--- Aufgabe a ---
Schreib aus dem Forenauszug zur PC-Aufrüstung alles von „## Worrel (2.“ bis hinunter zu „verarbeitet werden können.“ wortgetreu ab.

--- Textauszug ---
.....

Da wärst du jetzt bei rund 950 Euro, hättest also noch 50 Euro für ne Soundkarte zb.
Falls auch noch Windows dabei sein muss kannst du zb einfach ne kleine SSD nehmen, ne 128 GB nur fürs Windows und Programme tuts auch locker.

Edit : Herbboy war mal wieder schneller


----------



## Worrel (2. April 2015)

Ypsil0n schrieb:


> Es wird ja oft gesagt, man kauft sich ein mal einen Prozessor und eine Grafikkarte und tauscht die Graka dann aus, währen der Prozessor noch drinnen bleibt. Dann sollte man ja schon darauf achten, dass der Prozessor möglichst stark ist oder?


Das ist in etwa so, als würde man sich einen Porsche kaufen und da erst mal nur einen Smart Motor reinbauen.

Wenn du diese Update Schiene dauerhaft durchziehen willst (abwechselnd CPU & GPU solange es geht behalten und dann jeweils upgraden), wäre immer ein Bauteil extrem überfordert und das andere langweilt sich rum, weil dessen Daten von dem anderen nicht schnell genug verarbeitet werden können.

Ich halte das folgendermaßen: Ich upgrade immer den kompletten Motor - sprich: *CPU + Grafikkarte + Mainboard + RAM *- für ~300-500 Euro. Abseits der neuesten Hardwarefresser-Spiele komme ich damit auch immer gut zurecht.


----------



## Herbboy (2. April 2015)

Worrel schrieb:


> Das ist in etwa so, als würde man sich einen Porsche kaufen und da erst mal nur einen Smart Motor reinbauen.


 Nur wenn du als CPU eine Einsteigerklasse-CPU gekauft hast - mit ner guten CPU aber stimmt das überhaupt nicht, nicht mal ansatzweise. Darum geht es hier ja grad: wenn man bei der CPU nicht zu sehr spart, kannst du eben locker auch eine neue Top-Graka kaufen, auch wenn die CPU schon 2-3 Jahre alt ist, je nach dem sogar 4-5 Jahre.

Denn Du kannst seit ein paar Jahren GRAD wegen der Spielekonsolen, die viele Jahre die CPU-Vorgaben für Games vorgeben, mit einer guten CPU mind 1x, oft auch 2x eine ordentliche Grafikkarte nachrüsten, bevor die CPU zum Problem wird.

.....

--- Vorliegendes Material ---

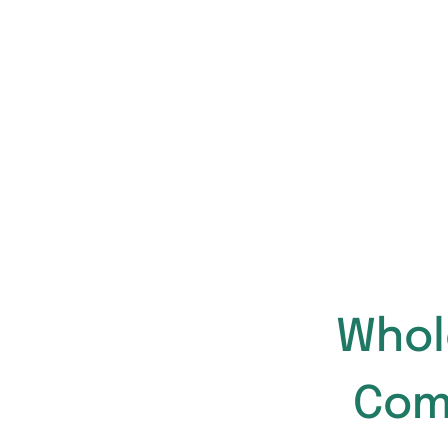
Whol
Com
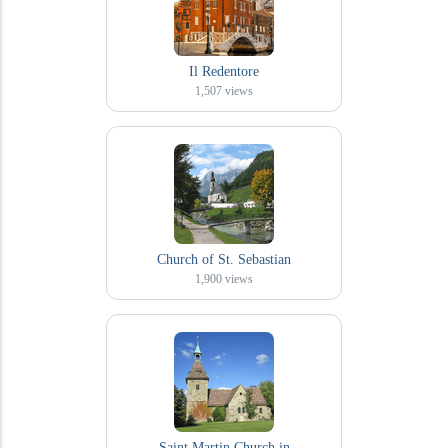
Il Redentore
1,507
views
Church of St. Sebastian
1,900
views
Saint Martin Church in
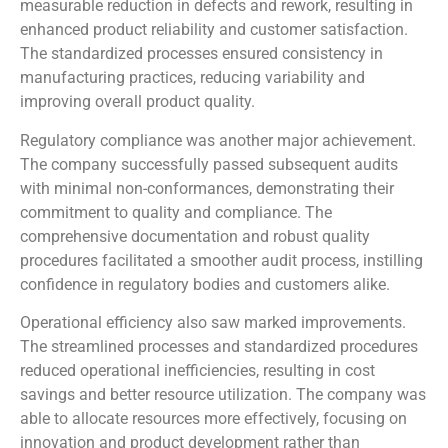
measurable reduction in defects and rework, resulting in
enhanced product reliability and customer satisfaction.
The standardized processes ensured consistency in
manufacturing practices, reducing variability and
improving overall product quality.
Regulatory compliance was another major achievement.
The company successfully passed subsequent audits
with minimal non-conformances, demonstrating their
commitment to quality and compliance. The
comprehensive documentation and robust quality
procedures facilitated a smoother audit process, instilling
confidence in regulatory bodies and customers alike.
Operational efficiency also saw marked improvements.
The streamlined processes and standardized procedures
reduced operational inefficiencies, resulting in cost
savings and better resource utilization. The company was
able to allocate resources more effectively, focusing on
innovation and product development rather than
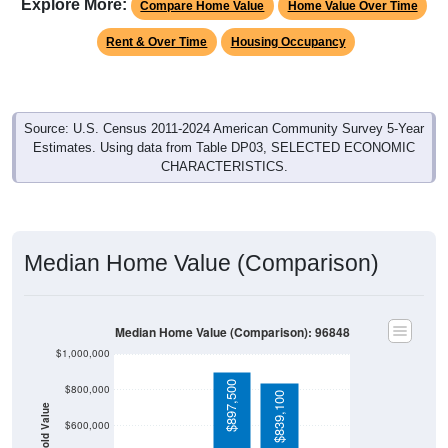
Explore More:
Compare Home Value
Home Value Over Time
Rent & Over Time
Housing Occupancy
Source: U.S. Census 2011-2024 American Community Survey 5-Year
Estimates. Using data from Table DP03, SELECTED ECONOMIC
CHARACTERISTICS.
Median Home Value (Comparison)
Median Home Value (Comparison): 96848
$1,000,000
$897,500
$800,000
$839,100
Household Value
$600,000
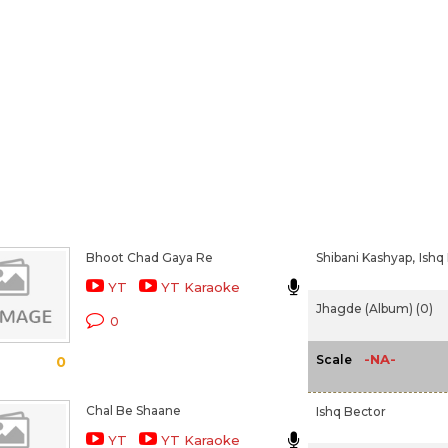
Bhoot Chad Gaya Re
Shibani Kashyap,
Ishq
YT
YT Karaoke
Jhagde (Album) (0)
0
-NA-
Scale
0
Chal Be Shaane
Ishq Bector
YT
YT Karaoke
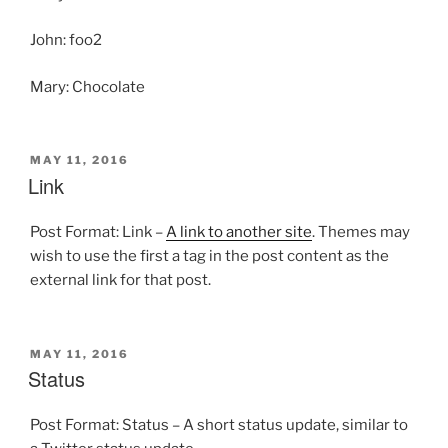
John: foo2
Mary: Chocolate
POSTED
MAY 11, 2016
ON
Link
Post Format: Link –
A link to another site
. Themes may
wish to use the first a tag in the post content as the
external link for that post.
POSTED
MAY 11, 2016
ON
Status
Post Format: Status – A short status update, similar to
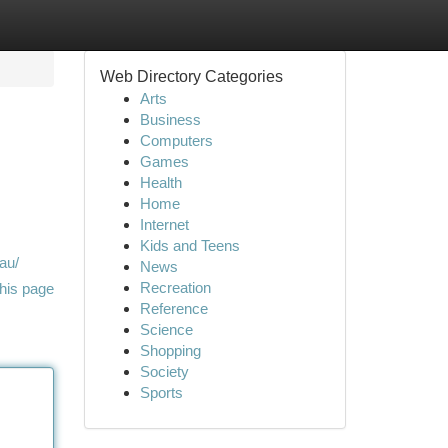
Web Directory Categories
Arts
Business
Computers
Games
Health
Home
Internet
Kids and Teens
au/
News
Recreation
his page
Reference
Science
Shopping
Society
Sports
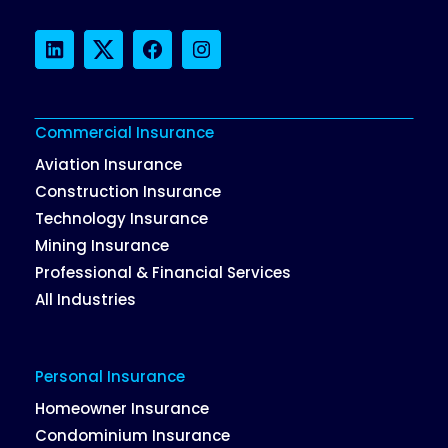
LinkedIn
Twitter
Facebook
Instagram
Commercial Insurance
Aviation Insurance
Construction Insurance
Technology Insurance
Mining Insurance
Professional & Financial Services
All Industries
Personal Insurance
Homeowner Insurance
Condominium Insurance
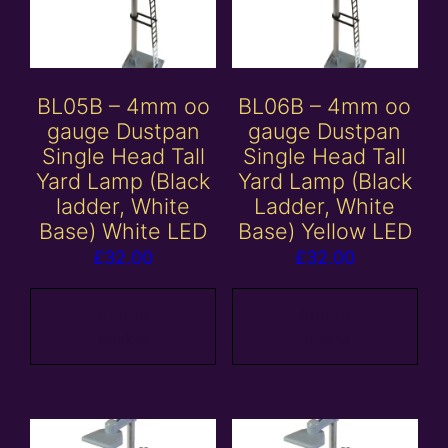
BL05B – 4mm oo
BL06B – 4mm oo
gauge Dustpan
gauge Dustpan
Single Head Tall
Single Head Tall
Yard Lamp (Black
Yard Lamp (Black
ladder, White
Ladder, White
Base) White LED
Base) Yellow LED
£
32.00
£
32.00
Add to
Add to
basket
basket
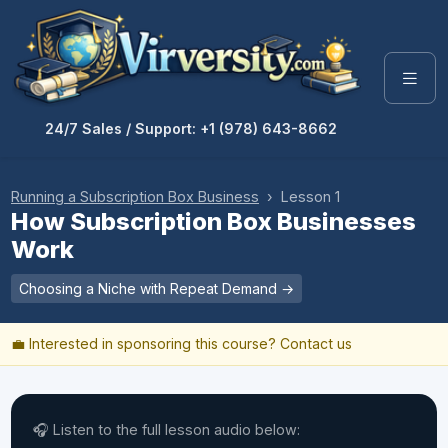
24/7 Sales / Support: +1 (978) 643-8662
Running a Subscription Box Business
› Lesson 1
How Subscription Box Businesses
Work
Choosing a Niche with Repeat Demand →
💼 Interested in sponsoring this course?
Contact us
🎧 Listen to the full lesson audio below:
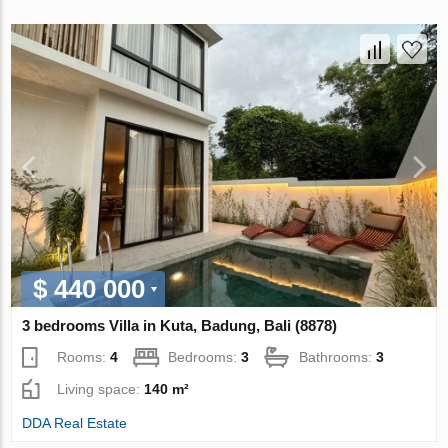
$ 440 000
3 bedrooms Villa in Kuta, Badung, Bali (8878)
Rooms:
4
Bedrooms:
3
Bathrooms:
3
Living space:
140 m²
DDA Real Estate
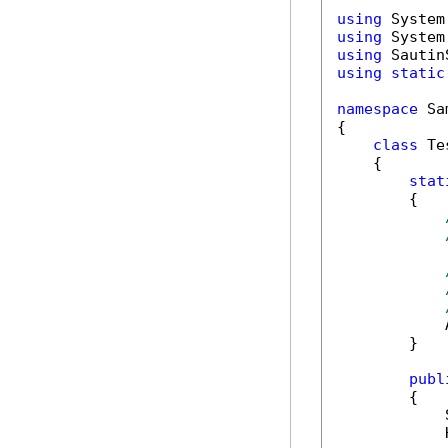
using
using
using
using
static
namespace
 Sa
{

class
 Tes
    {

stat
        {

            
        }

publ
        {

            
            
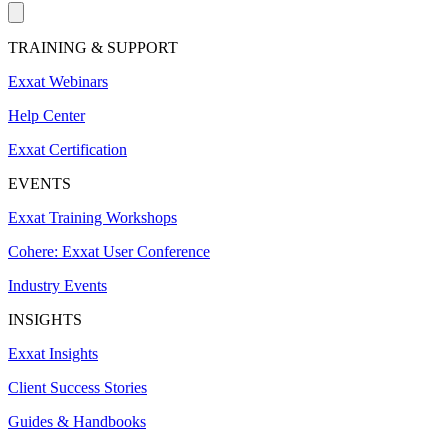
TRAINING & SUPPORT
Exxat Webinars
Help Center
Exxat Certification
EVENTS
Exxat Training Workshops
Cohere: Exxat User Conference
Industry Events
INSIGHTS
Exxat Insights
Client Success Stories
Guides & Handbooks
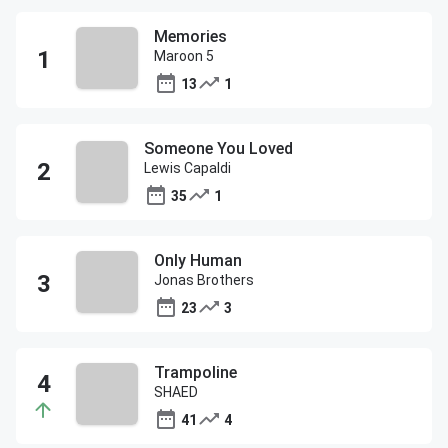
Memories
Maroon 5
13
1
Someone You Loved
Lewis Capaldi
35
1
Only Human
Jonas Brothers
23
3
Trampoline
SHAED
41
4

.....

--- Aufgabe b ---
Zähle, wie viele Zeilen der Datensätze die Zeichenfolge „product“ enthalten, wobei Groß- und Kleinschreibung beachtet wird. Nenne nur die Zahl.

--- Ergebnis a ---
## Worrel (2. April 2015)

Ypsil0n schrieb:


> Es wird ja oft gesagt, man kauft sich ein mal einen Prozessor und eine Grafikkarte und tauscht die Graka dann aus, währen der Prozessor noch drinnen bleibt. Dann sollte man ja schon darauf achten, dass der Prozessor möglichst stark ist oder?


Das ist in etwa so, als würde man sich einen Porsche kaufen und da erst mal nur einen Smart Motor reinbauen.

Wenn du diese Update Schiene dauerhaft durchziehen willst (abwechselnd CPU & GPU solange es geht behalten und dann jeweils upgraden), wäre immer ein Bauteil extrem überfordert und das andere langweilt sich rum, weil dessen Daten von dem anderen nicht schnell genug verarbeitet werden können.

--- Ergebnis b ---
3